Wound care center management has to do with the oversight and administering of policies and procedures for a wound care center (a medical clinic or hospital department that uses hyperbaric medicine or oxygen to heal non-healing wounds). Wound care centers are often outpatient facilities (like emergency centers), either attached to a hospital, or simply affiliated with a hospital or set of hospitals but located at some separate physical location to make it more accessible to the community.
Wound care center managers are responsible for patient flow, healing rates, and the fiscal strength of the center. Because wound care is in high demand today, many hospital executives are looking into adding wound care units to their hospitals. There is a proven opportunity for financial gain.
The problem with wound care center management:
Wound care is difficult to administer, and the cost of developing and running a wound care center is very high. Because of the level of difficulty involved in running a wound care center, and because of consistently changing legal policies, hospitals turn to wound care center management companies to help run and manage their wound care units. These companies specialize in the administering of hyperbaric medicine, as well as dealing with compliance issues that arise due to the revolving door of laws that come into and out of existence from Washington and local law makers. Because wound care center management is so specialized, many wound care center management companies have developed profit models that give the lion's share of net revenues to the management company as opposed to the hospital.

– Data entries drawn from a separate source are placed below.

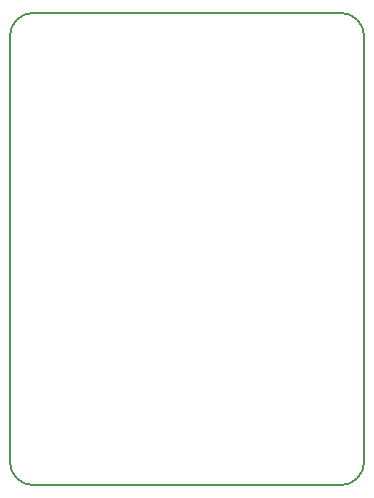
<source format=gbr>
G04 #@! TF.GenerationSoftware,KiCad,Pcbnew,5.1.6-c6e7f7d~86~ubuntu20.04.1*
G04 #@! TF.CreationDate,2020-05-17T01:17:36+03:00*
G04 #@! TF.ProjectId,PIC-ICSP-504050,5049432d-4943-4535-902d-353034303530,v1.0*
G04 #@! TF.SameCoordinates,Original*
G04 #@! TF.FileFunction,Legend,Bot*
G04 #@! TF.FilePolarity,Positive*
%FSLAX46Y46*%
G04 Gerber Fmt 4.6, Leading zero omitted, Abs format (unit mm)*
G04 Created by KiCad (PCBNEW 5.1.6-c6e7f7d~86~ubuntu20.04.1) date 2020-05-17 01:17:36*
%MOMM*%
%LPD*%
G01*
G04 APERTURE LIST*
G04 #@! TA.AperFunction,Profile*
%ADD10C,0.150000*%
G04 #@! TD*
G04 APERTURE END LIST*
D10*
X78000000Y-50000000D02*
G75*
G02*
X80000000Y-52000000I0J-2000000D01*
G01*
X80000000Y-88000000D02*
G75*
G02*
X78000000Y-90000000I-2000000J0D01*
G01*
X52000000Y-90000000D02*
G75*
G02*
X50000000Y-88000000I0J2000000D01*
G01*
X50000000Y-52000000D02*
G75*
G02*
X52000000Y-50000000I2000000J0D01*
G01*
X50000000Y-88000000D02*
X50000000Y-52000000D01*
X52000000Y-90000000D02*
X78000000Y-90000000D01*
X80000000Y-52000000D02*
X80000000Y-88000000D01*
X52000000Y-50000000D02*
X78000000Y-50000000D01*
M02*

</source>
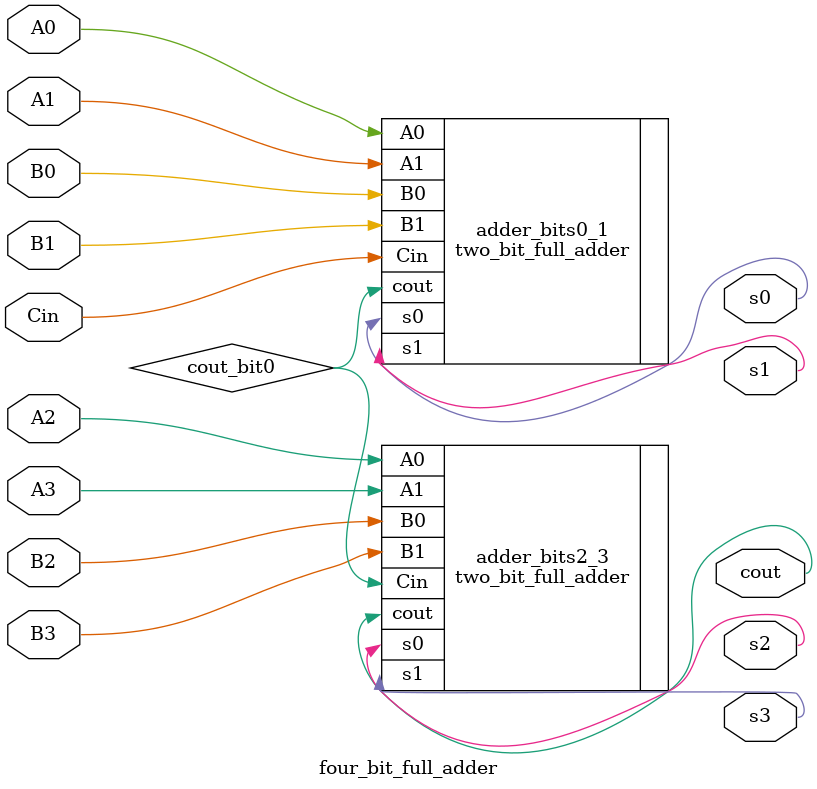
<source format=sv>
`timescale 1ns / 1ps

module four_bit_full_adder(
input logic A0, B0, A1, B1, A2, B2, A3, B3, Cin,
output logic s0, s1, s2, s3, cout
    );

    logic cout_bit0;

    two_bit_full_adder adder_bits0_1 (.A0(A0), .B0(B0), .A1(A1), .B1(B1), .Cin(Cin), .s0(s0), .s1(s1), .cout(cout_bit0));
    two_bit_full_adder adder_bits2_3 (.A0(A2), .B0(B2), .A1(A3), .B1(B3), .Cin(cout_bit0), .s0(s2), .s1(s3), .cout(cout));
endmodule
    
    
  
</source>
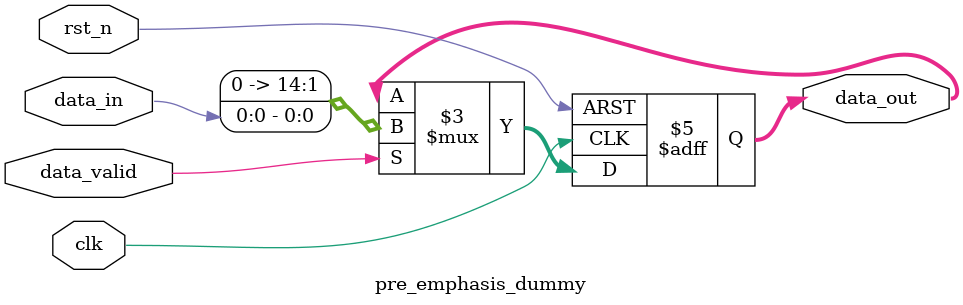
<source format=v>
module pre_emphasis_dummy(
    input wire clk,
    input wire rst_n,
    input wire data_valid,
    input wire data_in,
    output reg [14:0]data_out);
    
    always@(posedge clk or negedge rst_n)
        if(!rst_n)begin
            data_out<=0;
        end else begin
            if(data_valid)begin
                data_out<= data_in;
            end
     end
endmodule

</source>
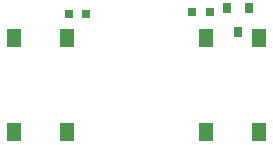
<source format=gbr>
G04 #@! TF.GenerationSoftware,KiCad,Pcbnew,(5.0.0)*
G04 #@! TF.CreationDate,2019-03-13T18:14:50+01:00*
G04 #@! TF.ProjectId,3d_extension,33645F657874656E73696F6E2E6B6963,100A*
G04 #@! TF.SameCoordinates,Original*
G04 #@! TF.FileFunction,Paste,Top*
G04 #@! TF.FilePolarity,Positive*
%FSLAX46Y46*%
G04 Gerber Fmt 4.6, Leading zero omitted, Abs format (unit mm)*
G04 Created by KiCad (PCBNEW (5.0.0)) date 03/13/19 18:14:50*
%MOMM*%
%LPD*%
G01*
G04 APERTURE LIST*
%ADD10R,1.300000X1.550000*%
%ADD11R,0.800000X0.750000*%
%ADD12R,0.800000X0.900000*%
G04 APERTURE END LIST*
D10*
G04 #@! TO.C,SW2*
X156750000Y-93050000D03*
X152250000Y-93050000D03*
X156750000Y-85050000D03*
X152250000Y-85050000D03*
G04 #@! TD*
D11*
G04 #@! TO.C,C2*
X140600000Y-83000000D03*
X142100000Y-83000000D03*
G04 #@! TD*
D10*
G04 #@! TO.C,SW1*
X136000000Y-85050000D03*
X140500000Y-85050000D03*
X136000000Y-93050000D03*
X140500000Y-93050000D03*
G04 #@! TD*
D12*
G04 #@! TO.C,U1*
X155900000Y-82550000D03*
X154000000Y-82550000D03*
X154950000Y-84550000D03*
G04 #@! TD*
D11*
G04 #@! TO.C,C1*
X151050000Y-82900000D03*
X152550000Y-82900000D03*
G04 #@! TD*
M02*

</source>
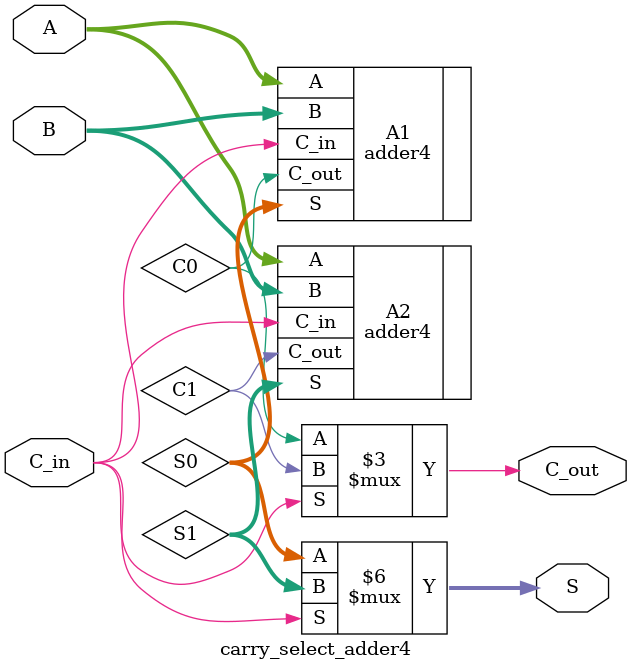
<source format=sv>
module carry_select_adder4
(
    input   logic[3:0]	A,
    input   logic[3:0]	B,
    input	logic		C_in,
    output  logic[3:0] 	S,
    output  logic		C_out
);

	logic select, C0, C1;
	logic [3:0] S0, S1;
	adder4 A1 (.A (A), .B (B), .C_in (C_in), .S (S0), .C_out (C0));
	adder4 A2 (.A (A), .B (B), .C_in (C_in), .S (S1), .C_out (C1));

	always_comb
	if (C_in)
	begin
		S = S1;
		C_out = C1;
	end
	else
	begin
		S = S0;
		C_out = C0;
	end
endmodule	

</source>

Some wound care management companies have been known to develop an environment of dependence - where the wound center managers hire the personnel and staff, purchase and own all of the equipment, and design management models that, in essence, hold the hospital hostage. This happens because hospitals can rarely foot the bill for hyperbaric equipment and when a center is established in a community it becomes a valuable asset to its residents. This gives the hospital very little wiggle room. If the hospital hires a new wound care center management company, the hospital risks losing the center's trained personnel as well as all or most of its hyperbaric equipment - a very cost prohibitive decision to make. If the hospital chooses to close its center, it dissolves an extremely valuable service to its local community.
Today, some wound care management companies are combating this approach by implementing a model that allows hospitals to essentially own their centers. Wound Care Advantage, a wound care center management company out of Sierra Madre, CA, for example, has developed a management model that puts hospitals in the driver's seat, so to speak. Under the Wound Care Advantage model, wound care center employees are employed by the hospital, not the wound care management company. That way, if the hospital should ever need to switch management companies, it can do so easily. Similarly, this company will assist hospitals in purchasing the necessary hyperbaric equipment. They will help hospitals choose the best and most cost-effective solutions, or they will finance the hospitals and allow them to pay back the debt over the course of the contract. This model has been largely embraced by hospitals over the last 10 years.
As you can see, not every wound care center management company is created equal, and hospitals should do ample research before making a partnership decision.